Recent Research Findings

Here is a summary of key findings from some recent research studies investigating virtual assistant voice gender preferences:

Study Key Findings
Nass & Brave 2005 Participants rated female-voiced computers as more helpful, pleasant, and polite. Male voices were found more credible.
Qutee 2014 Younger people were most favorable toward female voices. All groups found the female voice more welcoming.
Pickerill 2019 31% preferred female voices, only 12% preferred male. Higher pitches were seen as most suitable.
Clifford 2019 Female voices were rated as more warm, happy, and sympathetic. Male voices scored higher on competence.

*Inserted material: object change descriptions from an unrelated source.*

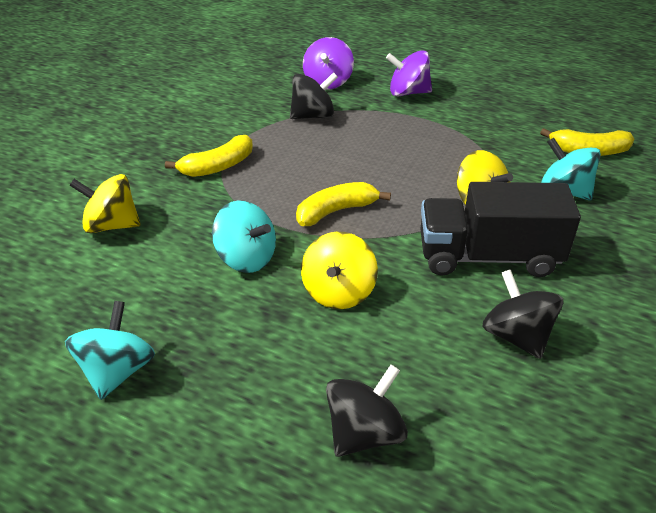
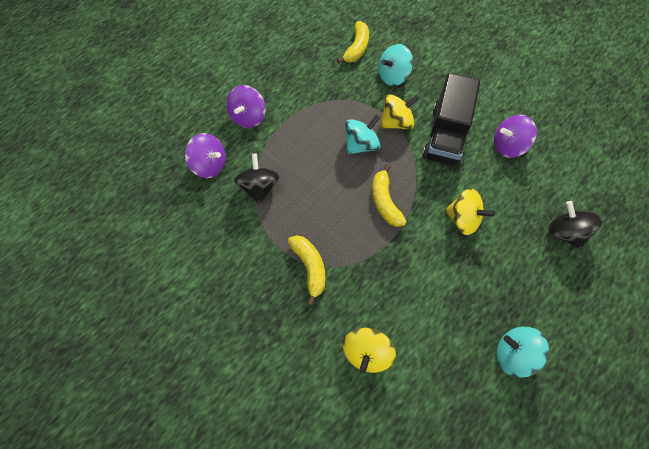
camera: 75 degrees left, 25 degrees up
(246, 258) = (422, 265): turquoise spinning top -> turquoise spinning top (361, 145)
(516, 336) = (508, 146): black spinning top -> purple spinning top

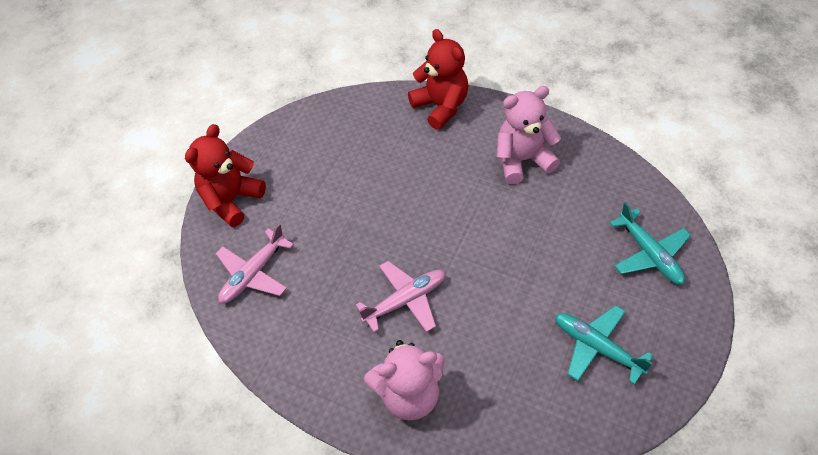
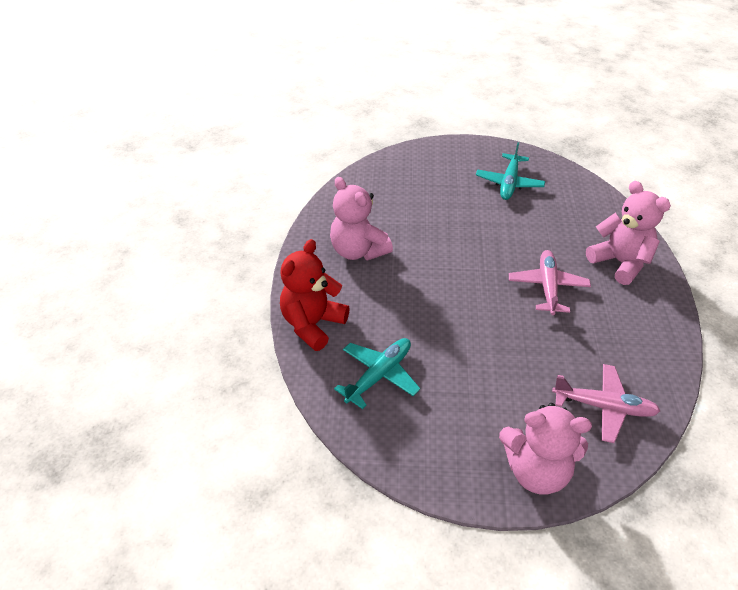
camera: 115 degrees left, 10 degrees down
(231, 200) = (536, 471): red teddy bear -> pink teddy bear
(405, 300) = (547, 287): pink plane -> pink plane turned 60 degrees clockwise
(649, 254) = (416, 171): turquoise plane -> turquoise plane (379, 375)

While there are some nuances around perceived competence and authoritativeness, most studies confirm the significant preference for female virtual assistant voices.

Voice Design Implications

The research has clear implications for crafting pleasant and effective virtual assistant voices:

  • Higher pitch female voices tend to be the safest, most universally appealing option.
  • Vocal quality matters – smoothness and moderate expressiveness is important.
  • Certain regional accents tend to be preferred by users.
  • Personalization allowing voice gender choice allows catering to individual differences.
  • Testing with the target user population is important when selecting voice samples.
  • Certain applications may call for male voices or gender-neutral voices.

Carefully evaluating the assistant persona, user population, and application context guides voice gender selection and optimization decisions to provide the best user experience.

The Future of Virtual Assistant Voices

It’s likely that female voices will continue to dominate most virtual assistant roles in the near future. However, expectations may evolve over time:

  • Greater demand for inclusive options catered to diversity.
  • User comfort with artificial voices distinct from either gender.
  • Voices customized for individual apps and devices.
  • More options for personalized voices tied to individual preferences.
  • More dynamic voice patterns and emotional expression.

While female voices currently sound better overall, the landscape of virtual assistant voices will likely continue expanding and evolving to sound even more natural, unique, and personalized in the years ahead.

Conclusion

Female voices tend to be perceived as more pleasant, approachable, and cooperative, making them a natural fit for virtual assistant roles. Factors like pitch, vocal tract shape, smoothness, and breathiness contribute to these positive perceptions. Social conditioning also leads users to expect a female assistant voice. However, there are still individual differences, and future advances may lead to more inclusive and personalized voice options.